提取文本.
•••••
雷公藤甲素衍生物LB-1对咪喹莫特诱导的银屑病小鼠炎症的影响

The effect of triptolide derivative LB-1 on imiquimod-induced psoriasiform inflammation of BALB/c mice

本研究应用咪喹莫特(imiquimod,IMQ)诱导银屑病小鼠模型,考察雷公藤甲素衍生物LB-1对IMQ诱导银屑病样炎症的影响、组织病理改变,并初步探讨LB-1应用于防治银屑病的免疫机制。结果显示,与模型组相比,LB-1显著抑制小鼠银屑病样炎症,银屑病样皮损面积和疾病严重程度(psoriasis area and severity index,PASI)评分明显降低;4 mg·kg^(-1) LB-1能够减轻IMQ诱发的小鼠脾脏肿大;2 mg·kg^(-1) LB-1能够抑制脾CD8^+(P<0.01)T淋巴细胞百分比,上调CD4^+/CD8^+T淋巴细胞比值(P<0.01),4 mg·kg^(-1) LB-1上调脾CD3^+T(P<0.01)和CD4^+T(P<0.05)淋巴细胞的百分比。基于上述实验结果,本文发现雷公藤甲素衍生物LB-1能够抑制IMQ诱导的小鼠银屑病样炎症,其免疫调节机制可能与改变脾脏中CD4^+T、CD8^+T细胞的百分比构成有关。本研究为今后LB-1及其他以雷公藤甲素为主要活性成分的雷公藤制剂在银屑病的临床应用上提供指导意义。
•••••
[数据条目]
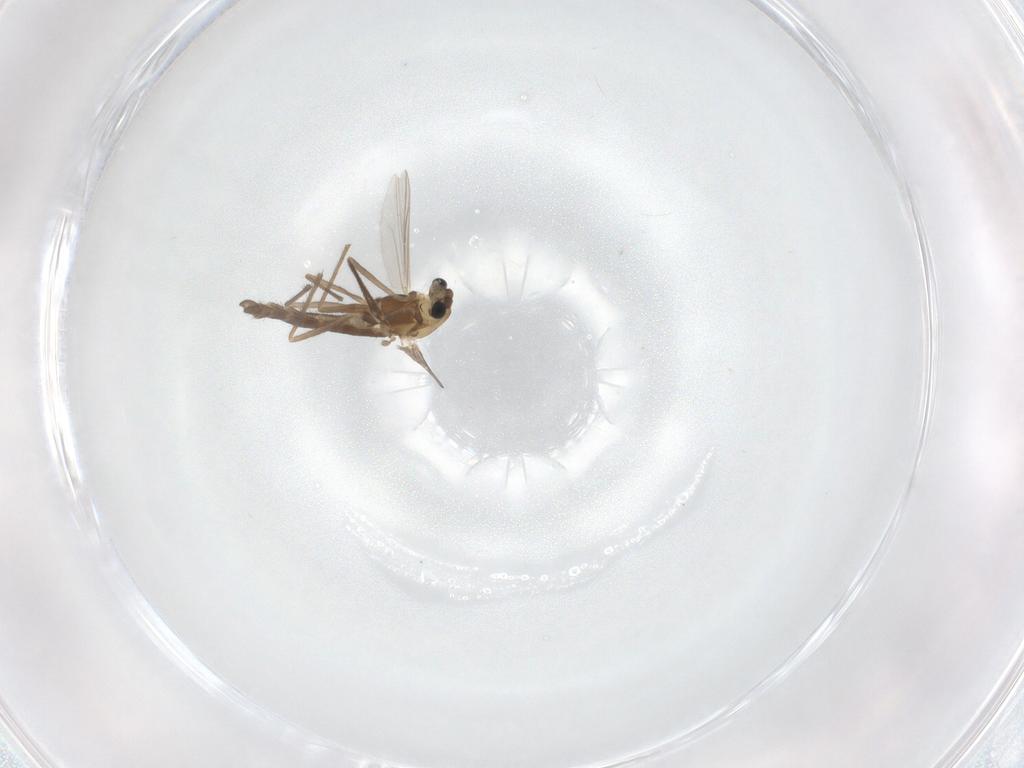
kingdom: Animalia
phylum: Arthropoda
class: Insecta
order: Diptera
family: Chironomidae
•••••
任务事项.
关于雷公藤甲素衍生物LB-1的这篇摘要：
1. 研究用什么药物诱导银屑病小鼠模型？
2. 哪个剂量的LB-1能减轻IMQ诱发的小鼠脾脏肿大？
3. 2 mg·kg^(-1) LB-1对CD4^+/CD8^+T淋巴细胞比值有什么影响？
这些记录是另外单独提供的材料。

输出结果.
1. 咪喹莫特（imiquimod，IMQ）。
2. 4 mg·kg^(-1)。
3. 上调该比值（P<0.01）。